[Data items]

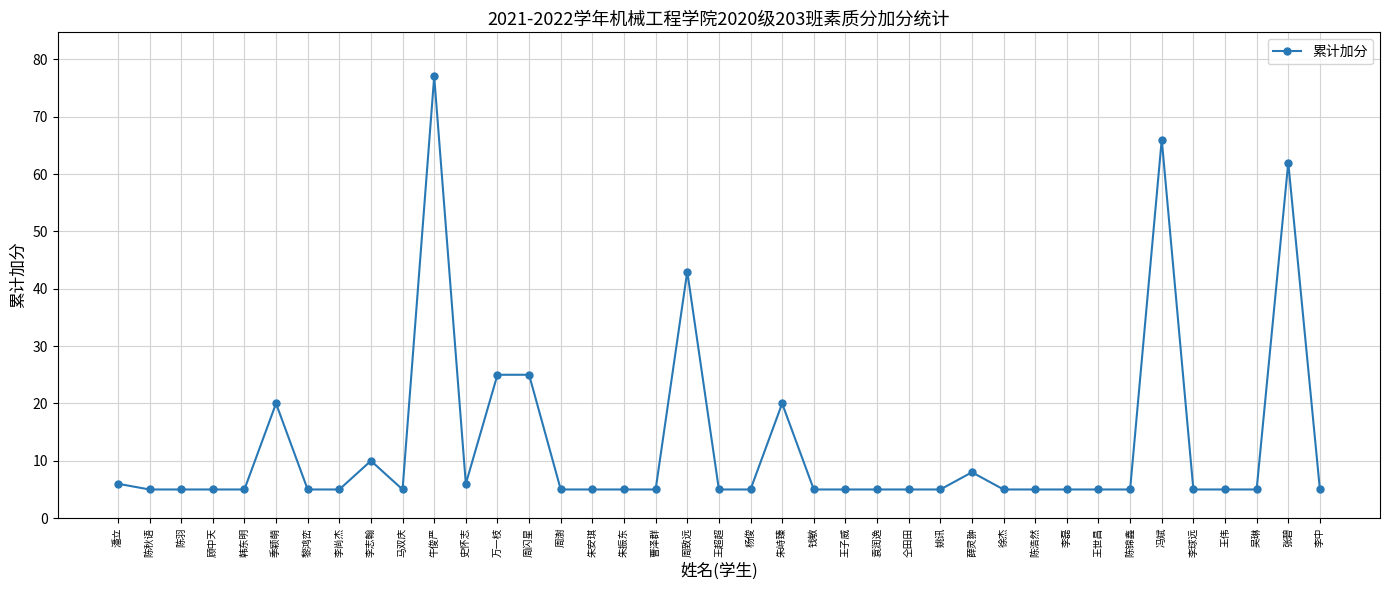

What is the difference between the maximum and minimum values?

72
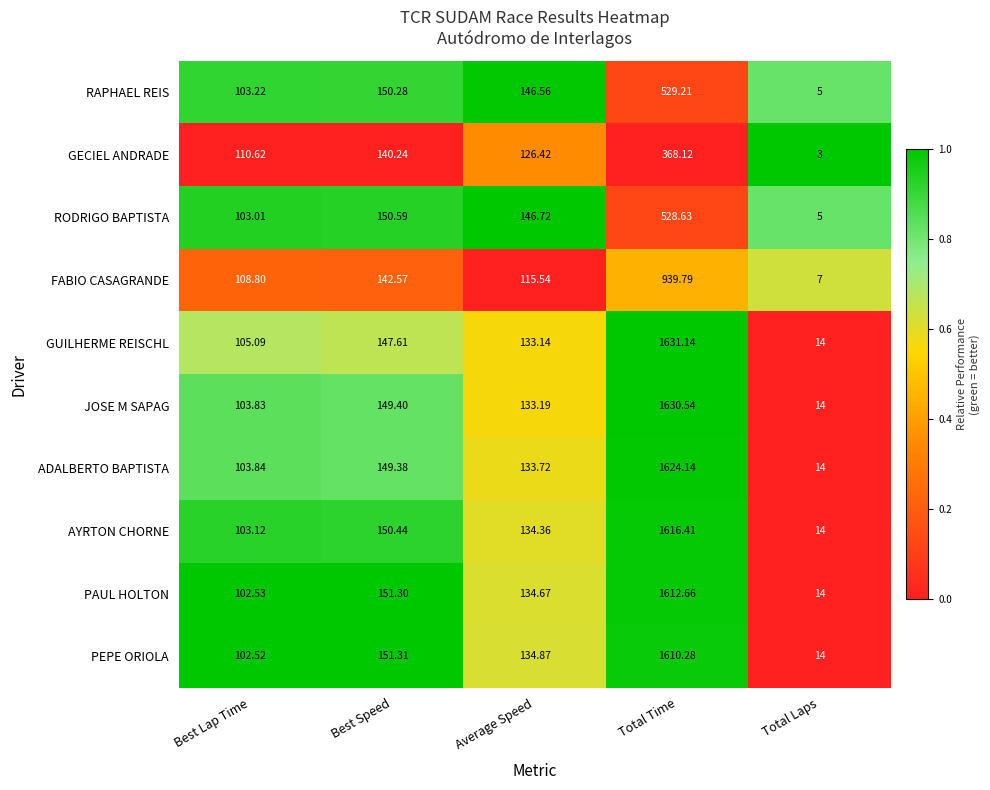

At which category is the sum across all series the highest?

Total Time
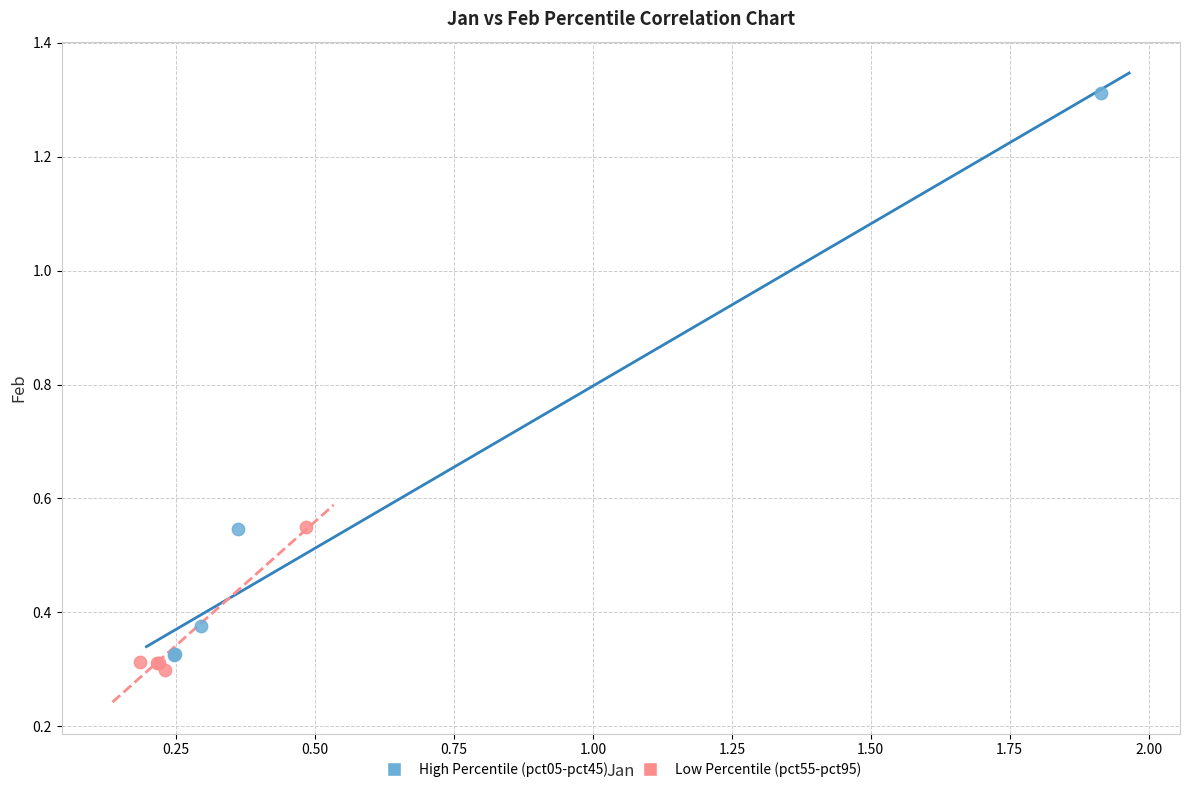

What are all the series names shown in the legend?

High Percentile (pct05-pct45), Low Percentile (pct55-pct95)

» About this exercise
Return each line of the listing above word for word, omitting the pictures.

» Solution for this exercise
What is the difference between the maximum and minimum values?

72

At which category is the sum across all series the highest?

Total Time

What are all the series names shown in the legend?

High Percentile (pct05-pct45), Low Percentile (pct55-pct95)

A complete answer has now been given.